### Page text
----

Margin compression! 

Comments:
The worse it is the better for stocks. It has been that way for some time and I don't see why it can't continue for years.
 
MOM (& Joseph Constable),

For what it is worth, here's my take on it.

September 13, 2012
Extreme Initial Claims Danger v.14

And finally, how long will the party last this time? I guess it all depends on the positioning of the smoke and mirrors relative to the dogs and ponies. If done properly, a nearly infinite supply of show animals might appear. Probably best to keep in mind that many of them are an illusion though. But what's new?
 
But will that make the economy better, Joseph? One of the main curative mechanisms for the 2008 crash was the collapse of prices.

The Fed can pump on asset prices, but it will only shrink the flow of money circulating in the bottom 65% of the economy - which is hardly likely to stimulate the whole shebang.
 
MOM,

The Fed can pump on asset prices, but it will only shrink the flow of money circulating in the bottom 65% of the economy - which is hardly likely to stimulate the whole shebang.

That's exactly how I see it. Sigh.
 
re: The Fed can pump on asset prices, but it will only shrink the flow of money circulating in the bottom 65% of the economy - which is hardly likely to stimulate the whole shebang.

Unfortunately, Bennie and the Ink-Jets seem to see that as a feature and not a bug! With enough printing, sooner or later, labor just has to be "cheap enough" compared to Hard Assets and Financial Assets. Alas, James Tobin isn't around to write about it. They seem to think the '70s were a model of success.

Heaven help us...

Anon PA
 
Love the DC cynicism - jack up the minimum wage to get votes one term, jack up the money printing the next term to get votes on the other end.

Tilting at treadmills, or something.
 
The only thing that will help the economy for real is structural reform. That has to be done by congress. With the FED doing their monetary stimulus, it disincentivizes congress to do what is needed to be done. The dual mandate has ruined the FED. They easy too far and for too long in order to spur employment. Employment should not be their job. Hubert Humphrey in the Humphrey-Hawkins Act of 1978 turned the FED into the money tree.

----

### Collected data
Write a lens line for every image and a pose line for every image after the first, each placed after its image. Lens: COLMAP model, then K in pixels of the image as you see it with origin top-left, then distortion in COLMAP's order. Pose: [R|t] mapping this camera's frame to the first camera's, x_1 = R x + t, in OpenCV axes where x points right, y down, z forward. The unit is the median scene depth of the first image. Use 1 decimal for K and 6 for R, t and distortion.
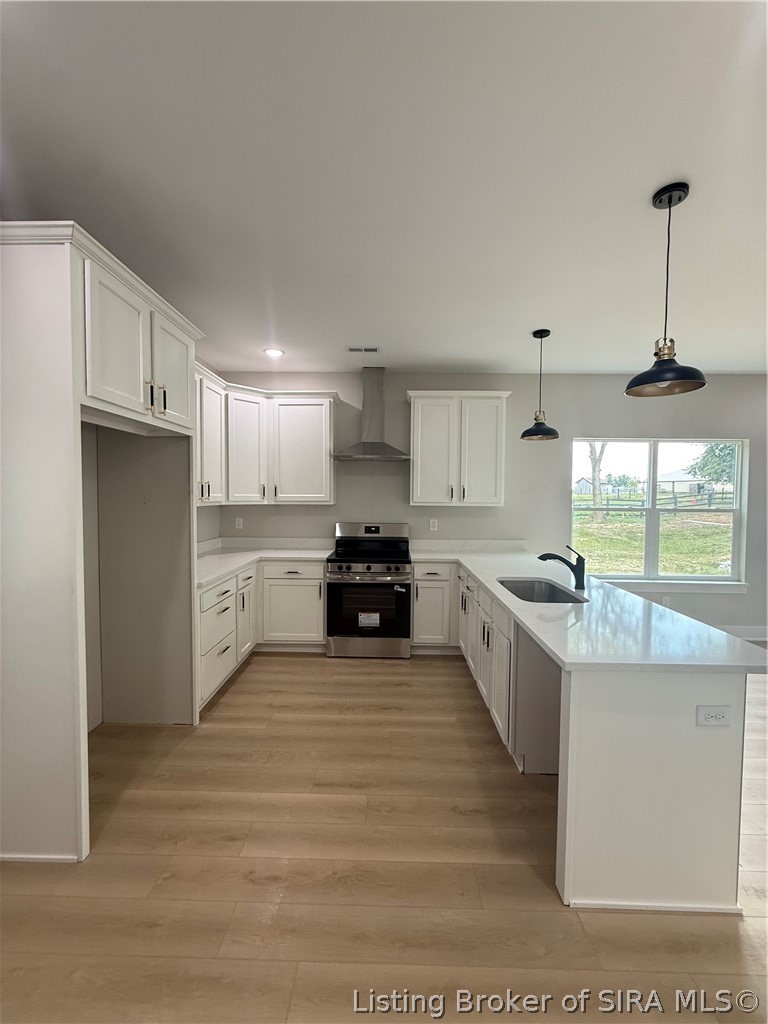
lens RADIAL K [[408.3, 0, 384.2], [0, 408.3, 508.7], [0, 0, 1]] dist [0.000068, -0.000521]
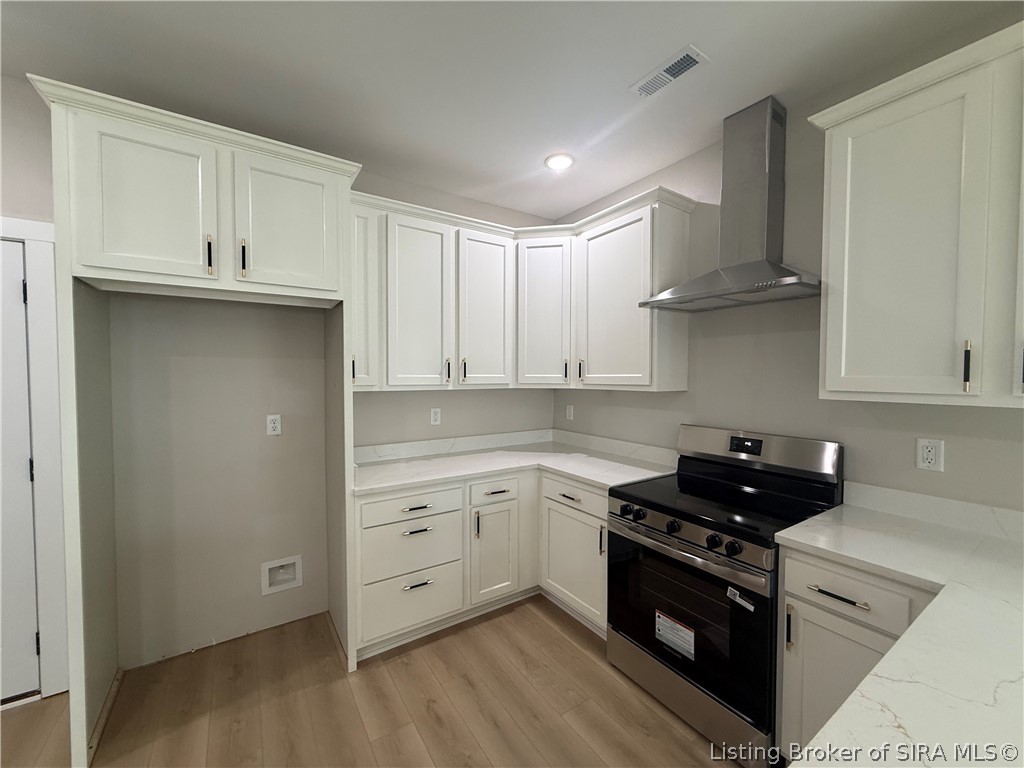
lens RADIAL K [[408.3, 0, 511.1], [0, 408.3, 385.9], [0, 0, 1]] dist [0.000068, -0.000521]
pose [[0.565778, 0.015721, -0.824408, 0.242970], [-0.021924, 0.999752, 0.004019, -0.017184], [0.824266, 0.015801, 0.565982, 0.563599]]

----

### Description of the task
Copy out the comment thread on margin compression word for word, from start to finish.

### Finished exercise
Margin compression! 

Comments:
The worse it is the better for stocks. It has been that way for some time and I don't see why it can't continue for years.
 
MOM (& Joseph Constable),

For what it is worth, here's my take on it.

September 13, 2012
Extreme Initial Claims Danger v.14

And finally, how long will the party last this time? I guess it all depends on the positioning of the smoke and mirrors relative to the dogs and ponies. If done properly, a nearly infinite supply of show animals might appear. Probably best to keep in mind that many of them are an illusion though. But what's new?
 
But will that make the economy better, Joseph? One of the main curative mechanisms for the 2008 crash was the collapse of prices.

The Fed can pump on asset prices, but it will only shrink the flow of money circulating in the bottom 65% of the economy - which is hardly likely to stimulate the whole shebang.
 
MOM,

The Fed can pump on asset prices, but it will only shrink the flow of money circulating in the bottom 65% of the economy - which is hardly likely to stimulate the whole shebang.

That's exactly how I see it. Sigh.
 
re: The Fed can pump on asset prices, but it will only shrink the flow of money circulating in the bottom 65% of the economy - which is hardly likely to stimulate the whole shebang.

Unfortunately, Bennie and the Ink-Jets seem to see that as a feature and not a bug! With enough printing, sooner or later, labor just has to be "cheap enough" compared to Hard Assets and Financial Assets. Alas, James Tobin isn't around to write about it. They seem to think the '70s were a model of success.

Heaven help us...

Anon PA
 
Love the DC cynicism - jack up the minimum wage to get votes one term, jack up the money printing the next term to get votes on the other end.

Tilting at treadmills, or something.
 
The only thing that will help the economy for real is structural reform. That has to be done by congress. With the FED doing their monetary stimulus, it disincentivizes congress to do what is needed to be done. The dual mandate has ruined the FED. They easy too far and for too long in order to spur employment. Employment should not be their job. Hubert Humphrey in the Humphrey-Hawkins Act of 1978 turned the FED into the money tree.